Jansons demonstrated the progressive machine-to-machine integration of a model packaging line made up of independent bottle washer, filler, capper, labeler and palletizer controls "kits" connected via an industrial Ethernet backbone and managed switch.
"Users import the created software components into SIMATIC iMap and store them in a library,” explained Jansons. Via the open interface of SIMATIC iMap, "You simply click and drag to where you want to establish component interconnections for Profinet-compatible devices," he said.
The inputs and outputs of the components just have to be interconnected with one another by drawing lines between them―and all the required communications relationships are established. "Components are represented in the wiring diagram independent of the bus system so the project engineer can concentrate purely on the technological process," said Jansons. "You then just download those to the individual machines where they reside on the PLCs."
On-line testing and commissioning of the plant goes quickly using the graphical engineering tool. The required testing and diagnostics functions are already integrated. The entire intercommunication of the machine or plant is tested and diagnosed using the graphical information. If you want to make adjustments to the plant during start-up, the functions of the individual modules will not be affected in any way, so start-up is significantly simplified. Instead of changing the logic software of the individual devices and controls, you simply have to optimize the interconnection of the individual modules throughout the system.

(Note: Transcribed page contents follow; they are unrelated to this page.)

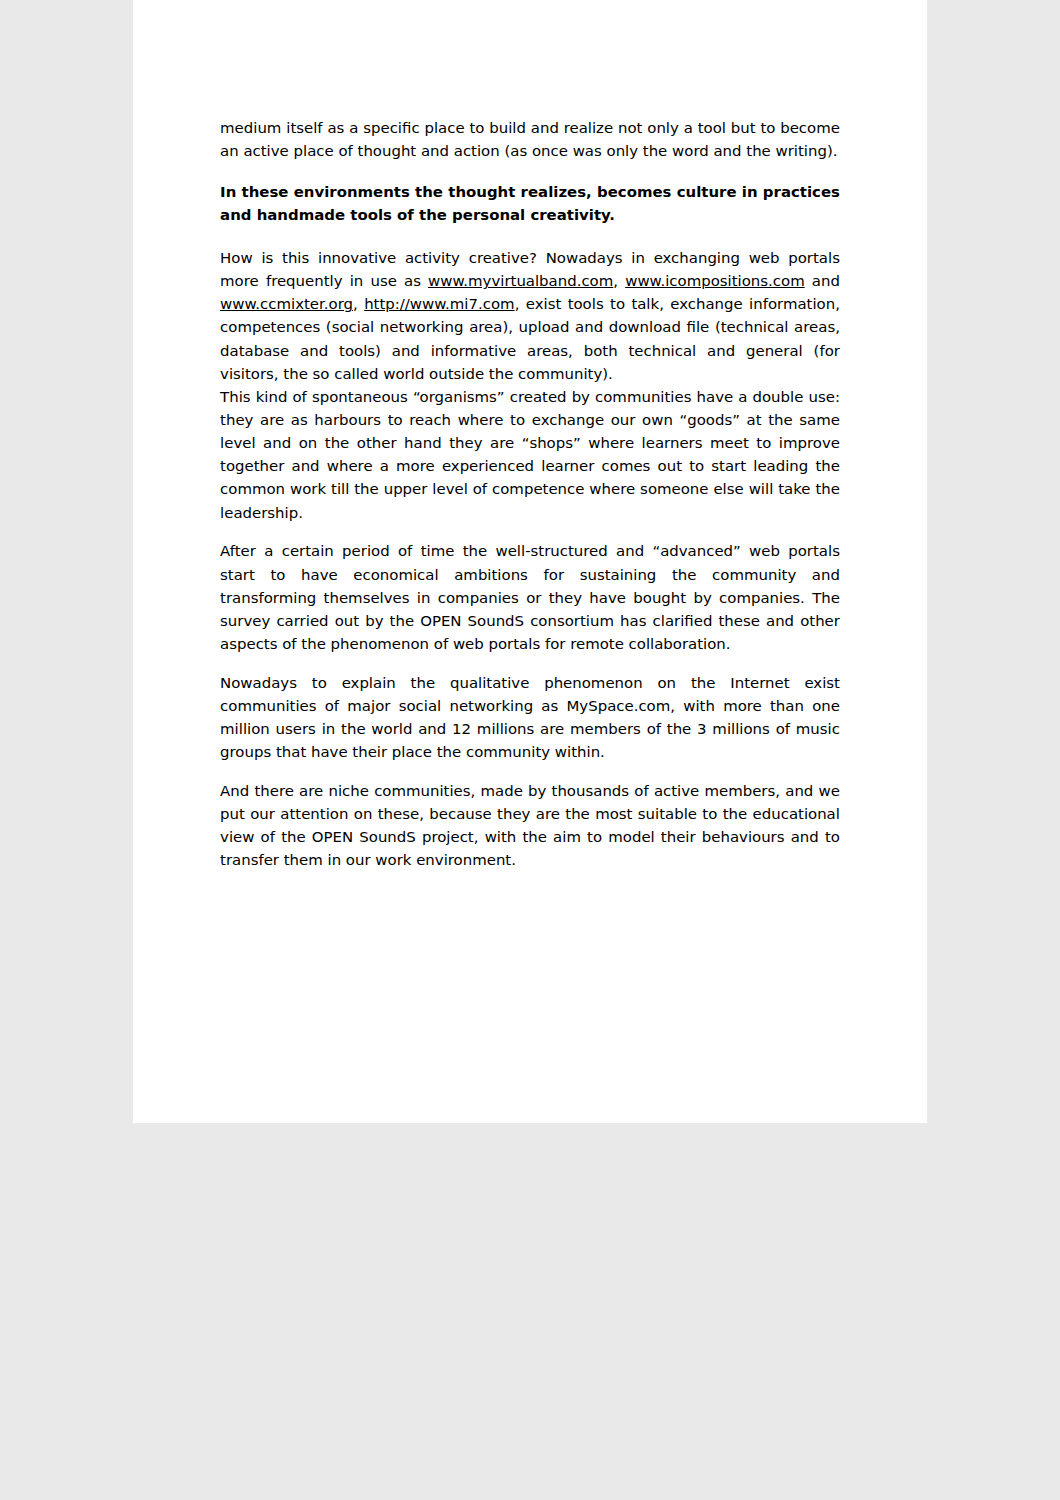medium itself as a specific place to build and realize not only a tool but to become an active place of thought and action (as once was only the word and the writing).
In these environments the thought realizes, becomes culture in practices and handmade tools of the personal creativity.
How is this innovative activity creative? Nowadays in exchanging web portals more frequently in use as www.myvirtualband.com, www.icompositions.com and www.ccmixter.org, http://www.mi7.com, exist tools to talk, exchange information, competences (social networking area), upload and download file (technical areas, database and tools) and informative areas, both technical and general (for visitors, the so called world outside the community).
This kind of spontaneous “organisms” created by communities have a double use: they are as harbours to reach where to exchange our own “goods” at the same level and on the other hand they are “shops” where learners meet to improve together and where a more experienced learner comes out to start leading the common work till the upper level of competence where someone else will take the leadership.
After a certain period of time the well-structured and “advanced” web portals start to have economical ambitions for sustaining the community and transforming themselves in companies or they have bought by companies. The survey carried out by the OPEN SoundS consortium has clarified these and other aspects of the phenomenon of web portals for remote collaboration.
Nowadays to explain the qualitative phenomenon on the Internet exist communities of major social networking as MySpace.com, with more than one million users in the world and 12 millions are members of the 3 millions of music groups that have their place the community within.
And there are niche communities, made by thousands of active members, and we put our attention on these, because they are the most suitable to the educational view of the OPEN SoundS project, with the aim to model their behaviours and to transfer them in our work environment.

Jansons demonstrated the tool’s ability to deal with a multi-brand component environment when introducing an Allen-Bradley controller-based palletizer controls kit. "If it's a non-Siemens component, you download an interface editor from the Profibus Trade Organization, save the component in an XML file and import it. The A-B controller talks via Profibus, so we need to introduce a gateway device, an Industrial Ethernet-Profibus link that allows the A-B controller to talk Profibus to the link, and the link can talk Industrial Ethernet to the network," he continued.

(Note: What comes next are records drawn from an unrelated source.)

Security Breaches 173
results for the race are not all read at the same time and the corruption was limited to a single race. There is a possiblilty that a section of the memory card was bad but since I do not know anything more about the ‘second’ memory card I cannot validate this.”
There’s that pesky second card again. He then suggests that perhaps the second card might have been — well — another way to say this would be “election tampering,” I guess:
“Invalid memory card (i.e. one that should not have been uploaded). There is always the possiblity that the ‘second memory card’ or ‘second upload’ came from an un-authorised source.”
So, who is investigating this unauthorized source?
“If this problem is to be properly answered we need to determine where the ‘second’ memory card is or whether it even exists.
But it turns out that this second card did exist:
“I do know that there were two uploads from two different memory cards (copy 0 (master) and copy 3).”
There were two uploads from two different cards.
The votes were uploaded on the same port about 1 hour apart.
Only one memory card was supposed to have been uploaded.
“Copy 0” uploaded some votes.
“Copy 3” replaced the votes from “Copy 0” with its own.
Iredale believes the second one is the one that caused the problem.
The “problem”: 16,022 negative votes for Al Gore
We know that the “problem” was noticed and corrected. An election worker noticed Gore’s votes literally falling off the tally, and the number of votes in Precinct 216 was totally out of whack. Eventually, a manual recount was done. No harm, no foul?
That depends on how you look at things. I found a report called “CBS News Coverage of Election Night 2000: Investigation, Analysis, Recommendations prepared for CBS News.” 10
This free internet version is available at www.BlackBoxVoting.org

Janson concluded with a few real-world examples of such implementations. "A waste- and water-treatment facility conducted a small project needed to increase capacity to handle hurricane potentials," he recalled. "The tool simplified configuration and leveraged the tools for the needed Profibus-to-Profinet configurations."
A second example, pointing out the reusability value of the tool, comes from a cigar manufacturer needing to replace some of its machines―both because of maintenance issues and the requirement that the cigars be batch-tagged for quality control purposes. "The layout included 14 gantry robots," said Jansons. "One robot component was built and then reused 13 times to fill out the configuration. The time savings were significant."
A final reference came from a CD/DVD manufacturer with machines with different automation vendor products. "The gateway devices mentioned earlier allowed these protocols to get onto Profinet in order to leverage the iMap tool," concluded Jansons.